Qatar boasts one of the largest per capita foreign laborer populations in the world and was recently ranked fifth by the Global Slavery Index due to the harrowing conditions many of the nation’s laborers must face upon arriving in the country. According to Qatar’s profile in the index, a population of 30,300 people can be confirmed to be living in slavery in Qatar, most foreign workers from southeast Asia, particularly India.
Foreign workers looking to get jobs in Qatar often must pay “recruiters” to help them find a job to begin with, typically needing to borrow money to pay off the recruiter. Once they are hired, they spend most, if not all, of their salaries trying to repay this debt at high interest rates. “Between the recruitment fees, the interest rates and the fact that their wages, even when paid in full, are often substantially lower than the level misrepresented to them when accepting the job, many workers are completely unable to escape the cycle of debt,” the Global Slavery Index notes.
The result is a situation in which many workers do not have enough money to pay for housing or even food. Many starve to death; many are forced into government-built labor camps. They are unable to seek a new employer, as their current employer may confiscate the foreign documents required for them to apply for a new job or go back to their home countries if they so choose.
Among the challenges Qatari workers face, the Index notes, are:
…work performed under the threat of penalty or deportation, deprivation of food, inadequate accommodation with limited or no privacy, physical confinement in the work location/labour camp severely restricting freedom of movement, misrepresentation and substitution of types and terms of work, confiscation of identity documents, non-payment, withholding and/or deductions from pay, and unsafe working conditions in extremely high temperatures.
Reports of major human rights violations and slavery have increased significantly since Qatar won its bid to host the 2022 FIFA World Cup, as the nation pledged to build a variety of facilities to host both soccer matches and the wave of tourists expected for the event. In 2014, the New York Times wrote that the increase in importing foreign workers created a population that was 90 percent migrant workers. It cited human rights NGO statistics to conclude that up to 4,000 migrant workers could be dead by the time the work is completed in 2022.

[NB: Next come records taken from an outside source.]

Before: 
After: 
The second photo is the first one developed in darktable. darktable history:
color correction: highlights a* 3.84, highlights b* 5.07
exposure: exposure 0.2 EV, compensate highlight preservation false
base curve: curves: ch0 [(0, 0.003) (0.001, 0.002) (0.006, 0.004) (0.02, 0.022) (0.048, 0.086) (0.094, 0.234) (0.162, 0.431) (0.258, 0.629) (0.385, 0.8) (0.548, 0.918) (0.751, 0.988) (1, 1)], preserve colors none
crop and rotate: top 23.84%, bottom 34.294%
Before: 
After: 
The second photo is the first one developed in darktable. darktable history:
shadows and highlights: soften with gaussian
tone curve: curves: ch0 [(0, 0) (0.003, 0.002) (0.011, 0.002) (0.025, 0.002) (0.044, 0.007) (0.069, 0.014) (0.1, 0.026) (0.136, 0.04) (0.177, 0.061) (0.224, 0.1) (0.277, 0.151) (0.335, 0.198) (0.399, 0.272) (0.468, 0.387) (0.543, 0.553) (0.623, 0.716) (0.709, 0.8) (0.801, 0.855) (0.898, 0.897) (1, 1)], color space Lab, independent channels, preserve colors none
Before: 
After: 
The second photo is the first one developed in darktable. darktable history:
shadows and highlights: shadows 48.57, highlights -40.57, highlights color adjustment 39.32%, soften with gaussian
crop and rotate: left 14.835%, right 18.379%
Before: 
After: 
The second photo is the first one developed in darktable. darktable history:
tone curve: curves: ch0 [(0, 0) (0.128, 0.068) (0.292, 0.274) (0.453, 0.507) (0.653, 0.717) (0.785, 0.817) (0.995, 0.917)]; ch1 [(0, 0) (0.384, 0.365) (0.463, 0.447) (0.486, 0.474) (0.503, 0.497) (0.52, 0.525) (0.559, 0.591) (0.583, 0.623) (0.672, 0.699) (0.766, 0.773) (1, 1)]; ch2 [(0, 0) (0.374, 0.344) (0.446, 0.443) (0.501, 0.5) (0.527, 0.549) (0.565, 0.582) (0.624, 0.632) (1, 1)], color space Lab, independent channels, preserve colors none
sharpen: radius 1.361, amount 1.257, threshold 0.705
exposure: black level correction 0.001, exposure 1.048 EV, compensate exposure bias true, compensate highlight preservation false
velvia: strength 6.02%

The AFP report notes that one way Qatar has responded to the international criticism is to build larger and allegedly more comfortable labor camps. The newest, nicknamed “Labour City” and costing $825 million, is built to house up to 70,000 people.
Indian President Narendra Modi visited Qatar this weekend to meet with migrant laborers and reportedly address their plight with the Qatari government. Speaking to a group of Indian workers in Doha, the capital, Modi promised that he would talk to Qatari officials about their working conditions. “I am aware of the issues you are facing. I will talk about it when I meet the authorities,” he said, adding, “If you have some issues on changing some laws and regulations, I can assure you that I will work with you all to bring about these changes.”
According to a statement released by Qatar’s Prime Minister’s Office, “The Qatari side briefed the Indian side on the reform in labour laws which would protect the interest of skilled and unskilled labour in Qatar.”